(SUPPLIED RECORDS begins)

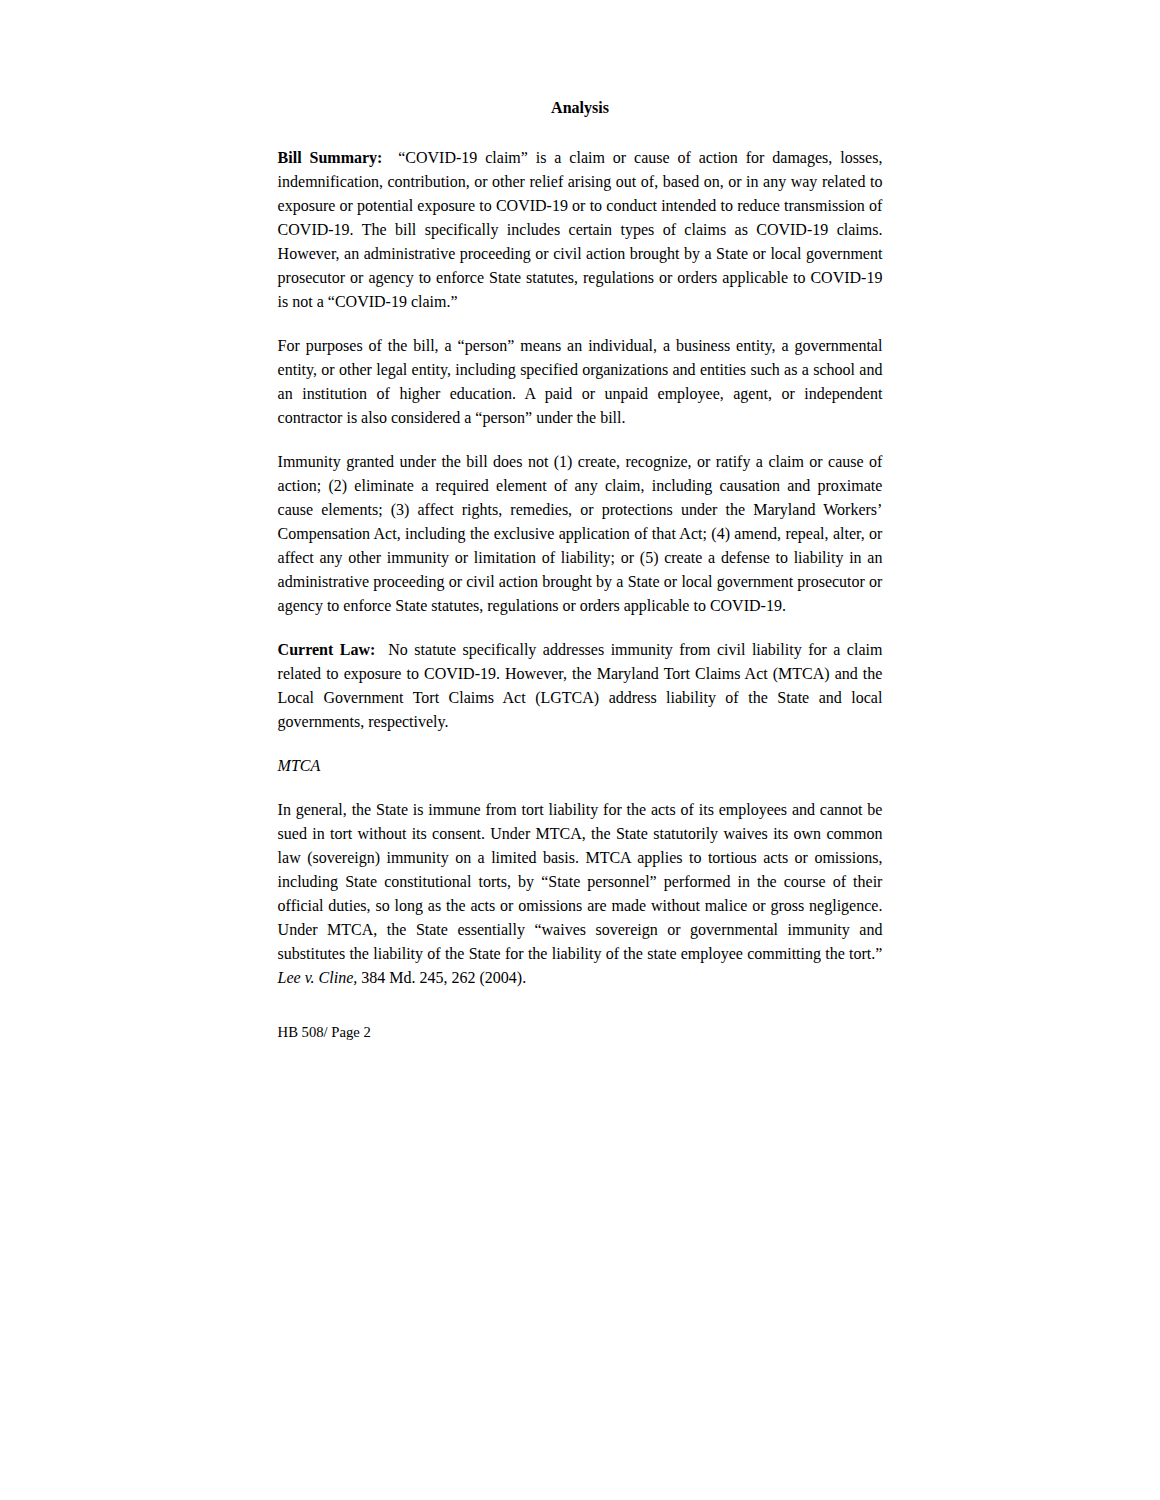Analysis
Bill Summary: “COVID-19 claim” is a claim or cause of action for damages, losses, indemnification, contribution, or other relief arising out of, based on, or in any way related to exposure or potential exposure to COVID-19 or to conduct intended to reduce transmission of COVID-19. The bill specifically includes certain types of claims as COVID-19 claims. However, an administrative proceeding or civil action brought by a State or local government prosecutor or agency to enforce State statutes, regulations or orders applicable to COVID-19 is not a “COVID-19 claim.”
For purposes of the bill, a “person” means an individual, a business entity, a governmental entity, or other legal entity, including specified organizations and entities such as a school and an institution of higher education. A paid or unpaid employee, agent, or independent contractor is also considered a “person” under the bill.
Immunity granted under the bill does not (1) create, recognize, or ratify a claim or cause of action; (2) eliminate a required element of any claim, including causation and proximate cause elements; (3) affect rights, remedies, or protections under the Maryland Workers’ Compensation Act, including the exclusive application of that Act; (4) amend, repeal, alter, or affect any other immunity or limitation of liability; or (5) create a defense to liability in an administrative proceeding or civil action brought by a State or local government prosecutor or agency to enforce State statutes, regulations or orders applicable to COVID-19.
Current Law: No statute specifically addresses immunity from civil liability for a claim related to exposure to COVID-19. However, the Maryland Tort Claims Act (MTCA) and the Local Government Tort Claims Act (LGTCA) address liability of the State and local governments, respectively.
MTCA
In general, the State is immune from tort liability for the acts of its employees and cannot be sued in tort without its consent. Under MTCA, the State statutorily waives its own common law (sovereign) immunity on a limited basis. MTCA applies to tortious acts or omissions, including State constitutional torts, by “State personnel” performed in the course of their official duties, so long as the acts or omissions are made without malice or gross negligence. Under MTCA, the State essentially “waives sovereign or governmental immunity and substitutes the liability of the State for the liability of the state employee committing the tort.” Lee v. Cline, 384 Md. 245, 262 (2004).
HB 508/ Page 2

(SUPPLIED RECORDS ends)

◆ ABOUT THIS TASK: Please set the records down again exactly as written. The pictures should not be included.

◆ SOLUTION TO THIS TASK:
Analysis
Bill Summary: “COVID-19 claim” is a claim or cause of action for damages, losses, indemnification, contribution, or other relief arising out of, based on, or in any way related to exposure or potential exposure to COVID-19 or to conduct intended to reduce transmission of COVID-19. The bill specifically includes certain types of claims as COVID-19 claims. However, an administrative proceeding or civil action brought by a State or local government prosecutor or agency to enforce State statutes, regulations or orders applicable to COVID-19 is not a “COVID-19 claim.”
For purposes of the bill, a “person” means an individual, a business entity, a governmental entity, or other legal entity, including specified organizations and entities such as a school and an institution of higher education. A paid or unpaid employee, agent, or independent contractor is also considered a “person” under the bill.
Immunity granted under the bill does not (1) create, recognize, or ratify a claim or cause of action; (2) eliminate a required element of any claim, including causation and proximate cause elements; (3) affect rights, remedies, or protections under the Maryland Workers’ Compensation Act, including the exclusive application of that Act; (4) amend, repeal, alter, or affect any other immunity or limitation of liability; or (5) create a defense to liability in an administrative proceeding or civil action brought by a State or local government prosecutor or agency to enforce State statutes, regulations or orders applicable to COVID-19.
Current Law: No statute specifically addresses immunity from civil liability for a claim related to exposure to COVID-19. However, the Maryland Tort Claims Act (MTCA) and the Local Government Tort Claims Act (LGTCA) address liability of the State and local governments, respectively.
MTCA
In general, the State is immune from tort liability for the acts of its employees and cannot be sued in tort without its consent. Under MTCA, the State statutorily waives its own common law (sovereign) immunity on a limited basis. MTCA applies to tortious acts or omissions, including State constitutional torts, by “State personnel” performed in the course of their official duties, so long as the acts or omissions are made without malice or gross negligence. Under MTCA, the State essentially “waives sovereign or governmental immunity and substitutes the liability of the State for the liability of the state employee committing the tort.” Lee v. Cline, 384 Md. 245, 262 (2004).
HB 508/ Page 2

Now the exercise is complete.